Given text:
In applying this law to obtain a use variance, applicants are required to show that "they are deprived of all economically feasible use of their property." DiRaimo v. City of Providence, 714 A.2d 554, 564 (R.I. 1998). Specifically, our Supreme Court has held that an "ordinance completely deprived a landowner of all beneficial use of his land, [when] that condition presented such elements of special and great hardship, as would require that a zoning board should exercise its discretion to prevent complete confiscation of the applicant's land without compensation." Denton v. Zoning Bd. of Review of Warwick, 86 R.I. 219, 222, 133 A.2d 718, 719 (1957). Further, if there is some evidence that a board believes warrants a finding of unnecessary hardship, due to the board's peculiar knowledge of the case, the evidence shall not be weighed by a reviewing court. Taft v. Zoning Bd. of Review of City of Warwick, 76 R.I. 443, 449, 71 A.2d 886, 889 (1950).

Using the information:
(A) In the passage on use variances, what must applicants show in order to obtain a use variance?
(B) Proceed with the passage on use variances, writing on from its last sentence.
The material after this passage on use variances was taken from a different source.

Recorded data:
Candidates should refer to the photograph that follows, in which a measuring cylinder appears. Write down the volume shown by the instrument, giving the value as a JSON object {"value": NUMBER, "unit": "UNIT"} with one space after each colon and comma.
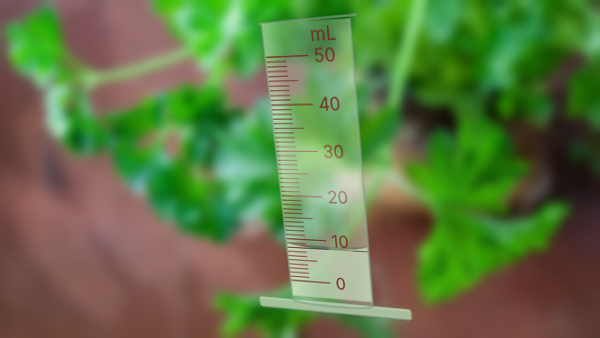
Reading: {"value": 8, "unit": "mL"}
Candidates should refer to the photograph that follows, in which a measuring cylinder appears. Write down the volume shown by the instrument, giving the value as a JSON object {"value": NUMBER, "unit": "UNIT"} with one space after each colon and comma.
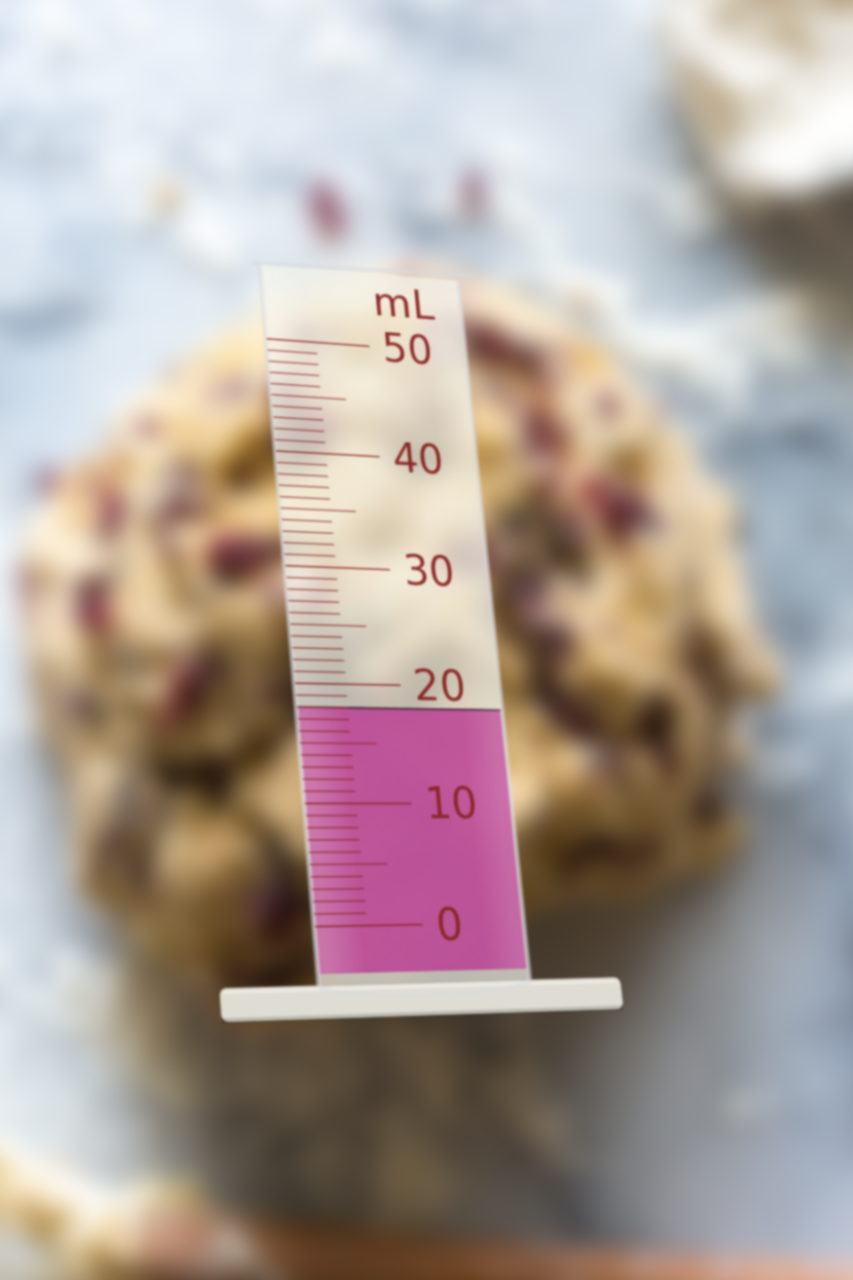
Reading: {"value": 18, "unit": "mL"}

Results for each task:
(A) They must show that they are deprived of all economically feasible use of their property.

(B)
Section 45-24-41 articulates the specific standard that a zoning board of review must look to when presented with an application for a use variance. It provides:
"(c) In granting a variance, the zoning board of review requires that evidence to the satisfaction of the following standards is entered into the record of the proceedings:
"(1) That the hardship from which the applicant seeks relief is due to the unique characteristics of the subject land or structure and not to the general characteristics of the surrounding area; and is not due to a physical or economic disability of the applicant, excepting those physical disabilities addressed in § 45-24-30(16);
"(2) That the hardship is not the result of any prior action of the applicant and does not result primarily from the desire of the applicant to realize greater financial gain;
"(3) That the granting of the requested variance will not alter the general character of the surrounding area or impair the intent or purpose of the zoning ordinance or the comprehensive plan upon which the ordinance is based; and
"(4) That the relief to be granted is the least relief necessary.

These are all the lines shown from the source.